▶ _Kutipan Teks_

· · ·

Ospek Kok Marah-marah?
![]() |
Medium |
Cangkeman.net - Kampus merupakan wadah pendidikan formal guna mendidik mahasiswanya sesuai dengan perkembangan zaman. Namun, yang terjadi tidak demikian. Dalam kegiatan ospek misalnya, masih ada saja yang menggunakan konsep klasik: marah-marah, bentak-bentak, dan memberi hukuman tiap ada kesalahan.
Saya langsung mbatin, bukankah perpeloncoan sudah tidak boleh lagi di dunia akademik? Dan, memangnya tidak ada konsep lain? Konsep yang sesuai dengan zamannya gitu lho.
Tidak jarang juga sampai ada mahasiswa yang menangis dan pingsan. Iya, pingsan lho he. Padahal, ospek seharusnya menjadi satu pengalaman visual untuk mengenal lebih dalam dunia perkuliahan.

· · ·

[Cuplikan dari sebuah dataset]
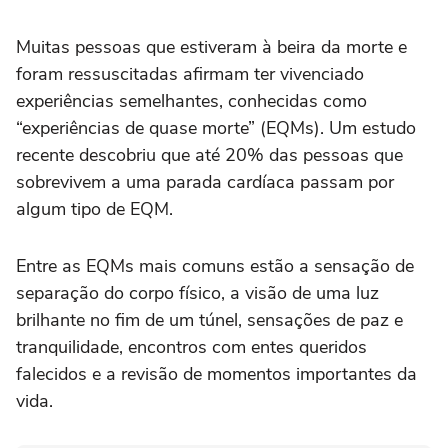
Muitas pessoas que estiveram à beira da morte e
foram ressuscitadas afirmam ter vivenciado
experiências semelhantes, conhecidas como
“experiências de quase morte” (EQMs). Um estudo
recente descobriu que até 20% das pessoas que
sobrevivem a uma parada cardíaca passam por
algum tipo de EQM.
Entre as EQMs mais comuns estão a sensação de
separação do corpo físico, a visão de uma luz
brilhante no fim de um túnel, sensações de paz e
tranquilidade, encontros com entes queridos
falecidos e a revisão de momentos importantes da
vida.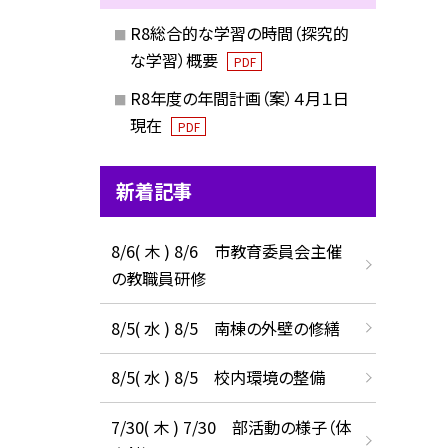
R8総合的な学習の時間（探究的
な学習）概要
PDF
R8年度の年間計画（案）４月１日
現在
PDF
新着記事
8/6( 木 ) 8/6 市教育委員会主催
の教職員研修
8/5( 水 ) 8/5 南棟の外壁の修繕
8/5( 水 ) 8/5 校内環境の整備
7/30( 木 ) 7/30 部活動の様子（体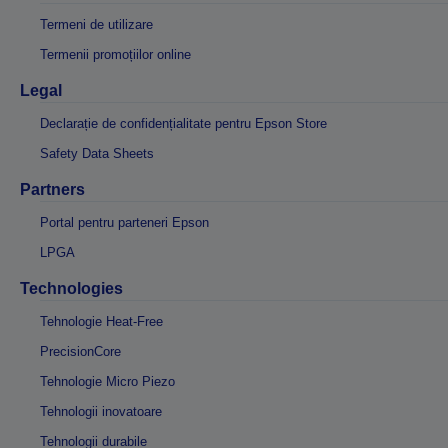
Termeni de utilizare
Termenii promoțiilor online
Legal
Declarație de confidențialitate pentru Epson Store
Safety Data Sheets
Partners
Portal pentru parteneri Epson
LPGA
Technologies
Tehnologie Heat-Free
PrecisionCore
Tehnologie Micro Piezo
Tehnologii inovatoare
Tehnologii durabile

· · ·

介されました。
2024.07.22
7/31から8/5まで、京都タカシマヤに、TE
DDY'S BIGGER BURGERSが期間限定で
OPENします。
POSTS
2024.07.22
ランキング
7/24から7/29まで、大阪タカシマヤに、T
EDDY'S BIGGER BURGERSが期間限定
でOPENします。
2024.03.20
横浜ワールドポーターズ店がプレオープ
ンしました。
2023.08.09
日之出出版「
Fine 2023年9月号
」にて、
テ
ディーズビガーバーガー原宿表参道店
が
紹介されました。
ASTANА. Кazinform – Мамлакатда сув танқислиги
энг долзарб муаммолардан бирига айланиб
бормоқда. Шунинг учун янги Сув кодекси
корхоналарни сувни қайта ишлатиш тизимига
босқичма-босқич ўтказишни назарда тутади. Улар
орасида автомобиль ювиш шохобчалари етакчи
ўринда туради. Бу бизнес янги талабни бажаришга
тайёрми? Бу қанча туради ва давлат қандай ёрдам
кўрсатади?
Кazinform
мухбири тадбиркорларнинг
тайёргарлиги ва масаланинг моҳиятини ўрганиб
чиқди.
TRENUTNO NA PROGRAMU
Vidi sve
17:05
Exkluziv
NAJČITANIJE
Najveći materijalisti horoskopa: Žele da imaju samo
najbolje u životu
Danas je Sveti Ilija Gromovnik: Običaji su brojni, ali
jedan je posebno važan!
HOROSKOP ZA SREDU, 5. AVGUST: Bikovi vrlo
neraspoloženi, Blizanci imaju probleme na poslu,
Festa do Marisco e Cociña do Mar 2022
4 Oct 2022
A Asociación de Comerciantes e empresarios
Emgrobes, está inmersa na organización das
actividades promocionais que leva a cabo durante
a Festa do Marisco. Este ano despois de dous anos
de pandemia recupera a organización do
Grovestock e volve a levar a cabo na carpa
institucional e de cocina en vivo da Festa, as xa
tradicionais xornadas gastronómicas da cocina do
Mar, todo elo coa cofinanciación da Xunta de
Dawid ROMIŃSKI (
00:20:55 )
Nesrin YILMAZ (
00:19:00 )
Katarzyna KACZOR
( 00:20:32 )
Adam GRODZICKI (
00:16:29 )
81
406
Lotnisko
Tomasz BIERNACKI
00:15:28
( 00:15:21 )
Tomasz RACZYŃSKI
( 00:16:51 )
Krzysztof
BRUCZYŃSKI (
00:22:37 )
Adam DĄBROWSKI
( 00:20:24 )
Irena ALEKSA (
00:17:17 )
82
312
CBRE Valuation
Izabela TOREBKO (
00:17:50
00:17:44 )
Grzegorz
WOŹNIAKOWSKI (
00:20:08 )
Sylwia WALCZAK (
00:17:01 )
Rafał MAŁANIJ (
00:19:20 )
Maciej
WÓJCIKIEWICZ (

· · ·

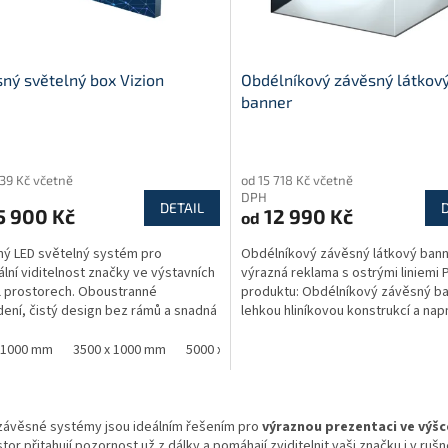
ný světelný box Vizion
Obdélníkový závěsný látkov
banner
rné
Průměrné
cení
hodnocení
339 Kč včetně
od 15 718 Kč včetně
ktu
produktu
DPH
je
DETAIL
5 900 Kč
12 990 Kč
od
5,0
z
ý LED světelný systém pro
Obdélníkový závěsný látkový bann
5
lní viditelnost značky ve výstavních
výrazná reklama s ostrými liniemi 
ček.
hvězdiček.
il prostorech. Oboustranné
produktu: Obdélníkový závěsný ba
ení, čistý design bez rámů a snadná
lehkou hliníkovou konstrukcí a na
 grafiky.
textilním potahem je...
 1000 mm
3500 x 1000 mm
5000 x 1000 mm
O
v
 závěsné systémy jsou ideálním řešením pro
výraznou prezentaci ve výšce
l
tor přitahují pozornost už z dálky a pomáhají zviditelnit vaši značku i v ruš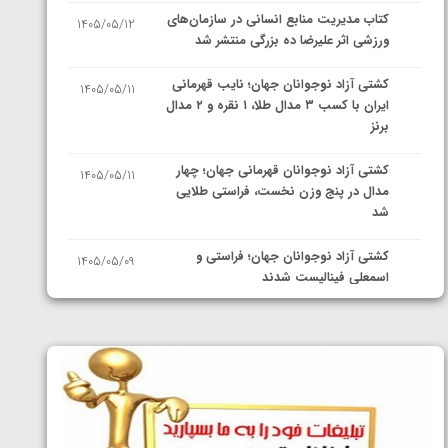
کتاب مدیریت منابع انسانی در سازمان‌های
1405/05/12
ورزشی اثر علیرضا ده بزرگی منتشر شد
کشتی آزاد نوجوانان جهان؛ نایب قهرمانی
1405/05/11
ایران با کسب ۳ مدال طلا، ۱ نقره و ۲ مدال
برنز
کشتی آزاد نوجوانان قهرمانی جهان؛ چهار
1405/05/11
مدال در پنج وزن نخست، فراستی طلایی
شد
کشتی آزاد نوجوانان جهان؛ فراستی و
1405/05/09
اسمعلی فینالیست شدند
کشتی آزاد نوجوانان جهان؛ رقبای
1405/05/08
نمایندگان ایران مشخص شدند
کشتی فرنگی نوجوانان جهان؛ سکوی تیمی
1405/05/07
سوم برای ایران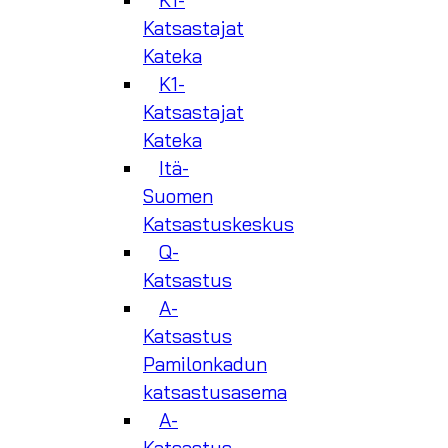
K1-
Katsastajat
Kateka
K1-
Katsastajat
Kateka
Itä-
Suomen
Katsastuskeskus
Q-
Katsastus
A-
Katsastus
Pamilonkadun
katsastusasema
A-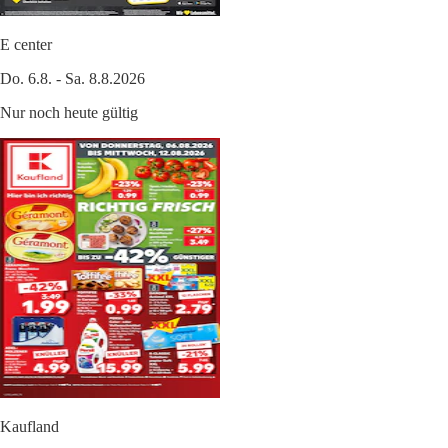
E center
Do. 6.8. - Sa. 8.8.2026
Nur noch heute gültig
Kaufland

· · ·

▶ _Tugas_
Menurut tulisan tentang ospek, apa saja yang termasuk konsep klasik yang masih digunakan dalam kegiatan ospek?

▶ _Hasil Pengerjaan_
- marah-marah
- bentak-bentak
- memberi hukuman tiap ada kesalahan